Prediction models offer clue to erectile function after prostate treatment
Stratifying patients by pretreatment characteristics and treatment details can help clinicians predict what a man's level of erectile function will be 2 years after prostatectomy, external radiotherapy, or brachytherapy for prostate cancer, according to a study recently published in JAMA (2011;306:1205-1214).
The researchers explain that health-related quality of life outcomes (HRQoL), including that of sexual function, have emerged as a major emphasis in treatment decisions regarding prostate cancer, as most patients survive early-stage disease. Sexual dysfunction in previously potent men is commonly impaired by treatment.
To determine whether a man's sexual outcomes after the most common treatments for early-stage prostate cancer can be predicted accurately based on baseline characteristics and treatment plans, Mehrdad Alemozaffar, MD, of Beth Israel Deaconess Medical Center and Harvard Medical School, both in Boston, Massachusetts, and colleagues developed erectile-dysfunction prediction models based on the sexual outcomes of 1,027 men whose HRQoL was measured pretreatment and who were followed for 2 years after prostatectomy, external radiotherapy, or brachytherapy for prostate cancer. The models were externally validated among 1,913 patients in a cohort of men enrolled in the community-based Cancer of the Prostate Strategic Urologic Research Endeavor (CaPSURE) study.

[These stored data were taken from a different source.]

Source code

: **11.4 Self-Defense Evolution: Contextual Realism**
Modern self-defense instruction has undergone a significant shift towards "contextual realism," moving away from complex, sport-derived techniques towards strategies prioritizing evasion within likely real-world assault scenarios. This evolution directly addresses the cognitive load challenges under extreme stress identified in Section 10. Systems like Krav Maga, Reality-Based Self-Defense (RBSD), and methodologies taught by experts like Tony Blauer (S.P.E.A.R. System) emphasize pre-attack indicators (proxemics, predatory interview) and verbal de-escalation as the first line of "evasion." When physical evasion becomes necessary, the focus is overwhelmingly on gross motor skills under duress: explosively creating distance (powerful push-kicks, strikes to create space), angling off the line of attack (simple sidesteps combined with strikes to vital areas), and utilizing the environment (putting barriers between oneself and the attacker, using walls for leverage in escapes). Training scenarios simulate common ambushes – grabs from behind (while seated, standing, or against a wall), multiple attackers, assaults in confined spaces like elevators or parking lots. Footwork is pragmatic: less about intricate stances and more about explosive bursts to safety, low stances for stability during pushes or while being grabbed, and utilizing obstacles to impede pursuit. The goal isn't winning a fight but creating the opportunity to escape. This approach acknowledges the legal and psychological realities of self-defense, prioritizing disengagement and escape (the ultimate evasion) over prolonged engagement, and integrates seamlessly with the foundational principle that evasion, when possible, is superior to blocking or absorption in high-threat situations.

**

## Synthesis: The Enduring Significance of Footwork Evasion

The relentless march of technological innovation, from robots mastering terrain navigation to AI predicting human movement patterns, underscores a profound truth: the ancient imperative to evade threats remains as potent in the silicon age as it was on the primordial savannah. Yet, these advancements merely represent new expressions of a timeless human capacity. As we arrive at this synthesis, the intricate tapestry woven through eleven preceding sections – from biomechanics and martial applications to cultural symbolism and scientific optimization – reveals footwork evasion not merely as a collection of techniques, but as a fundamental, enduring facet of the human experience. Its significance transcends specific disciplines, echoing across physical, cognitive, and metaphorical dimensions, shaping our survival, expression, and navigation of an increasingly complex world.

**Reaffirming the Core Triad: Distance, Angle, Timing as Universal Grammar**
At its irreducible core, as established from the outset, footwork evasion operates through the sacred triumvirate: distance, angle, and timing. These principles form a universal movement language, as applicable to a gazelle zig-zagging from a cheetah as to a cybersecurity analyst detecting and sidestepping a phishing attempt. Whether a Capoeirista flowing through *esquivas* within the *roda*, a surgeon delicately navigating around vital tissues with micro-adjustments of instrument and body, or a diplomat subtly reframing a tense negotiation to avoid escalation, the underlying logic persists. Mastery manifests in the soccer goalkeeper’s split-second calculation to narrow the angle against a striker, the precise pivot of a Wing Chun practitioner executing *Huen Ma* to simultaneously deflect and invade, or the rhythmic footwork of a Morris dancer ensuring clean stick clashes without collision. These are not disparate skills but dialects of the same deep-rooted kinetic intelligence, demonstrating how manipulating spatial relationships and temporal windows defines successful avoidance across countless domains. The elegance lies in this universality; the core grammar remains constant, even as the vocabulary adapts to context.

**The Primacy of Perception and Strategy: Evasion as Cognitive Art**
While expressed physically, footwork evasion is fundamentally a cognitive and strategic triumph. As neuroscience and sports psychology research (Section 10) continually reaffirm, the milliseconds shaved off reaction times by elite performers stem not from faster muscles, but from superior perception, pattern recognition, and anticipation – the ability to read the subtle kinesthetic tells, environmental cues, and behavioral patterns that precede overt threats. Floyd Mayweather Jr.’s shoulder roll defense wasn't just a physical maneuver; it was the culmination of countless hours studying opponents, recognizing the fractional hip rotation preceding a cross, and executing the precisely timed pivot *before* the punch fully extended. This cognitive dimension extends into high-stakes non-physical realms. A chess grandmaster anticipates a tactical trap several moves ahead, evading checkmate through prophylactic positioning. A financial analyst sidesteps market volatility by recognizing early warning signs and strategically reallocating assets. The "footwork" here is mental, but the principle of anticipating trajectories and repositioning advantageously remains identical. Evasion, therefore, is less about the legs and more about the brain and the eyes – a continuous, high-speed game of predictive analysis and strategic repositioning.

Pretreatment sexual HRQoL score, age, serum prostate-specific antigen (PSA) level, race/ethnicity, body mass index, and intended treatment details were associated with functional erections 2 years after treatment. Statistical models estimated 2-year erectile function probabilities from as low as 10% or less to as high as 70% or greater, depending on the man's pretreatment patient characteristics and treatment details. The models performed well in predicting erections in the external validation among the CaPSURE cohorts.
The authors suggested that these clinically applicable models may help clinicians and patients set individualized expectations regarding prospects for erectile function in the years following primary treatment for prostate cancer.